Hint: In the picture below, the rectangle is the building, the vertical line is the fence, $AC$ is the ladder. The $4$'s are taken from the problem description. We want to find $x$ to minimize $AC$. You can find $AB$ as a function of $d$ by the Pythagorean theorem, then find $AC$ as a function of $d$ by similar triangles. Take the derivative, set to zero... Then use an inverse trig function to find $x$.

Answer 2

Here's the diagram for this problem:

The "foot" of the ladder is some distance $ \ d \ $ from the fence and makes an angle $ \ x \ $ radians above the horizontal. It may touch the top of the fence, so it must be 4 feet off the ground at $ \ d \ $ feet from the ladder's foot. At $ \ d + 4 \ $ feet from its foot, the ladder meets the wall $ \ h \ $ feet above the ground. The length of the ladder acts as the hypotenuse of a right triangle, so that length is given by $ \ L^2 \ = \ h^2 \ + \ (d+4)^2 \ $ .

You will need to work out $ \ h \ $ and $ \ d \ $ as functions of the angle $ \ x \ $ (trigonometry!) , in order to get $ \ L \ $ as a function of that angle. [Alternatively, $ \ L \ $ can be expressed in terms of the other sides of the triangle using trigonometric ratios.] That function then is what you are minimizing.

Answer 3

Here is a 'trigonometry-free' approach:

Let $(0,0)$ be where the wall meets the ground. The ladder touches the ground at $(x_1,0)$, with $x_1 \ge 4$, and the wall at $(0,x_2)$. The ladder must not pass below the point $(4,4)$. We want to minimize the length (well, length squared to keep formulae simple) $x_1^2+x_2^2$.

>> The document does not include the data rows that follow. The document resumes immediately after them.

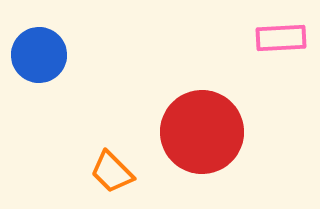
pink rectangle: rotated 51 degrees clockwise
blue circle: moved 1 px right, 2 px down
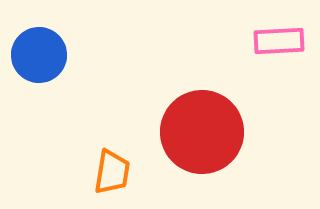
pink rectangle: moved 2 px left, 3 px down
orange trapezoid: rotated 126 degrees counterclockwise
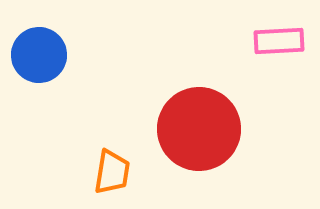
red circle: moved 3 px left, 3 px up
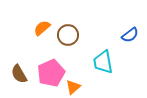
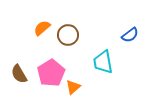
pink pentagon: rotated 8 degrees counterclockwise
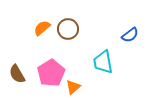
brown circle: moved 6 px up
brown semicircle: moved 2 px left
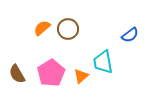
orange triangle: moved 8 px right, 11 px up
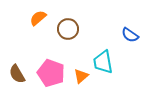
orange semicircle: moved 4 px left, 10 px up
blue semicircle: rotated 72 degrees clockwise
pink pentagon: rotated 20 degrees counterclockwise
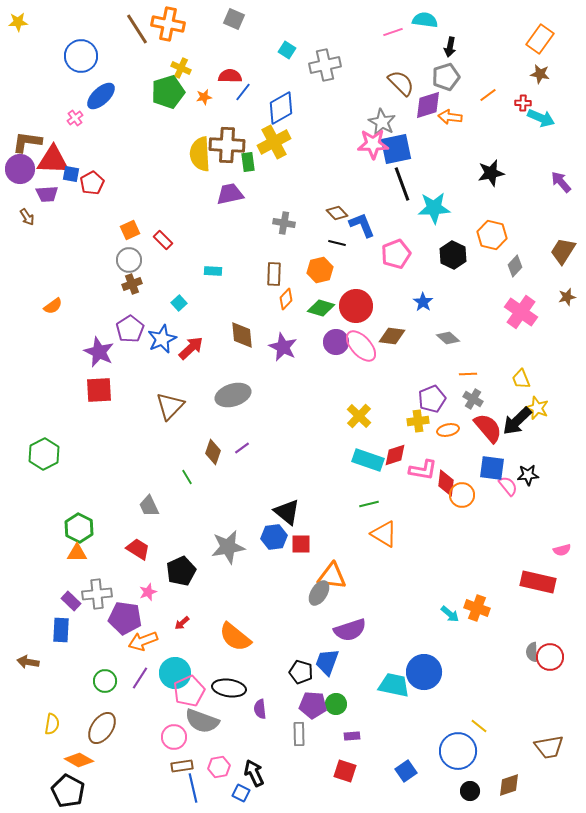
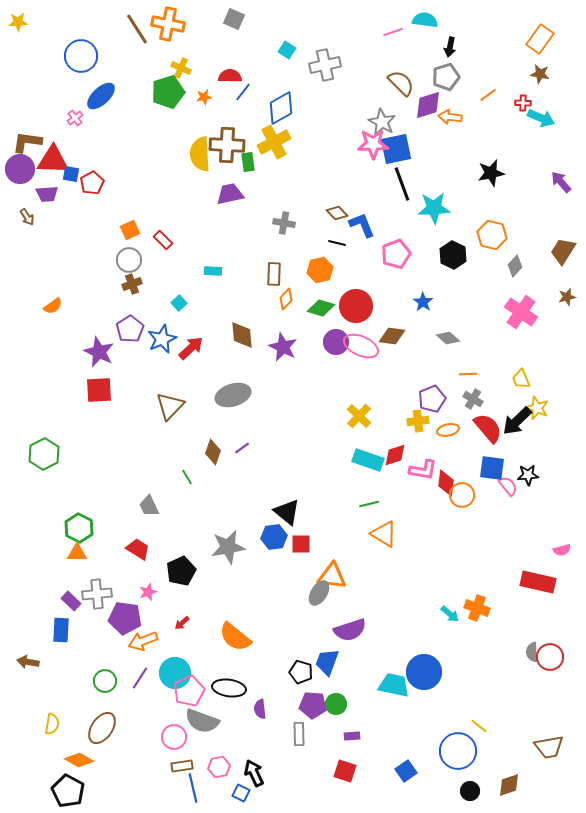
pink ellipse at (361, 346): rotated 24 degrees counterclockwise
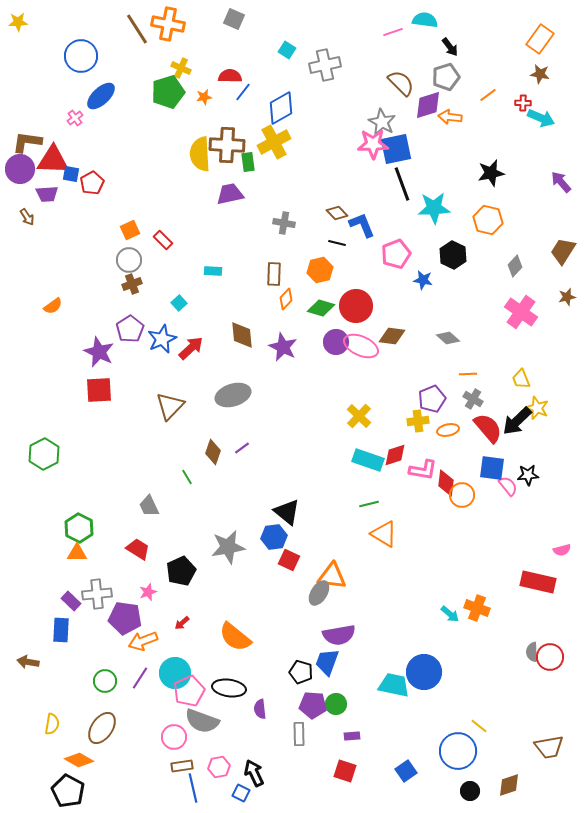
black arrow at (450, 47): rotated 48 degrees counterclockwise
orange hexagon at (492, 235): moved 4 px left, 15 px up
blue star at (423, 302): moved 22 px up; rotated 24 degrees counterclockwise
red square at (301, 544): moved 12 px left, 16 px down; rotated 25 degrees clockwise
purple semicircle at (350, 630): moved 11 px left, 5 px down; rotated 8 degrees clockwise
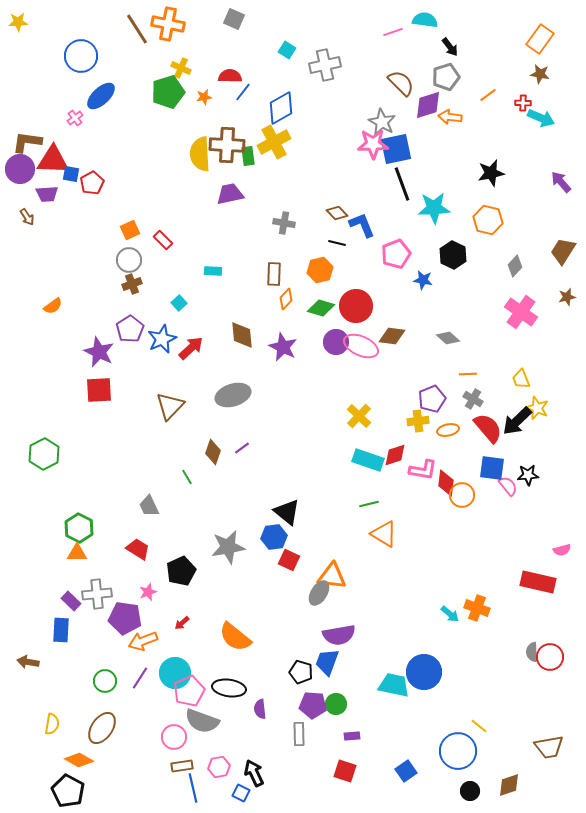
green rectangle at (248, 162): moved 6 px up
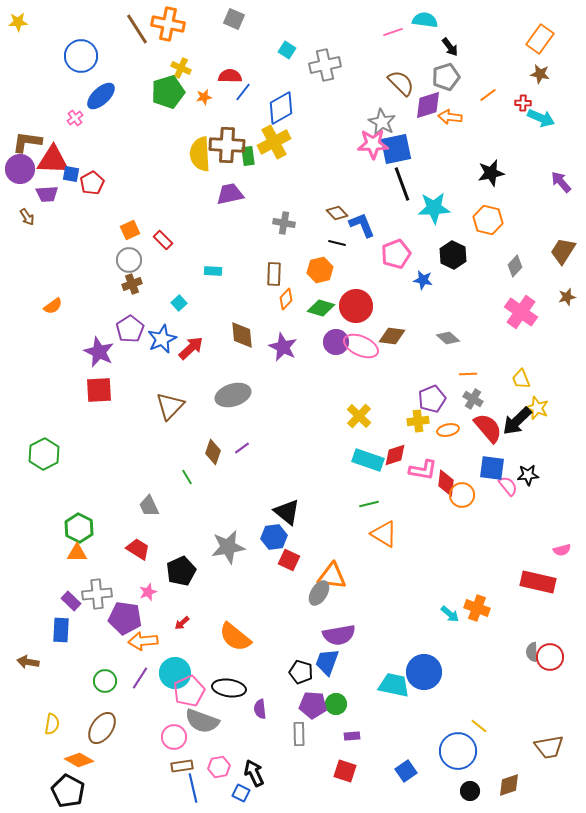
orange arrow at (143, 641): rotated 16 degrees clockwise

The locus of the ladder is $t (x_1,0)+(1-t )(0,x_2) = (t x_1, (1-t)x_2)$ for $t \in [0,1]$. The $x$ coordinate of the ladder is 4 when $t x_1 = 4$, that is $t = {4 \over x_1}$. Hence the fence constraint is $(1-{ 4 \over x_1}) x_2 \ge 4$, or $x_1 x_2 -4(x_1+x_2) \ge 0$.

This results in the problem is $\min \{x_1^2+x_2^2 | x_1 x_2 -4(x_1+x_2) \ge 0, x_1 \ge 4 \}$.

Note also that the fence constraint can be written as $x_2 \ge { 4 x_1 \over x_1 -4} = { 4 \over 1 - { 4 \over x_1} } \ge 4$ so the problem is equivalent to the problem $\min \{x_1^2+x_2^2 | x_1 x_2 -4(x_1+x_2) \ge 0, x_1 \ge 4, x_2 \ge 4 \}$

We note that the cost is strictly convex, and both the constraints and cost are symmetric. Furthermore, if $(x_1,x_2)$ satisfies the constraints, so does $({x_1+x_2 \over 2}, {x_1+x_2 \over 2} )$, since $\left( { x_1 + x_2 \over 2 } \right)^2 - x_1 x_2 = {1 \over 4} (x_1-x_2)^2 \ge 0$. Consequently, we may take $x_1 = x_2$ without loss of generality.

Hence the problem reduces to $\min \{ x^2 | x^2-8 x \ge 0, x \ge 4 \}$, which is solved by inspection to get the minimizer $x=8$, and so the minimum ladder length is $8 \sqrt{2}$.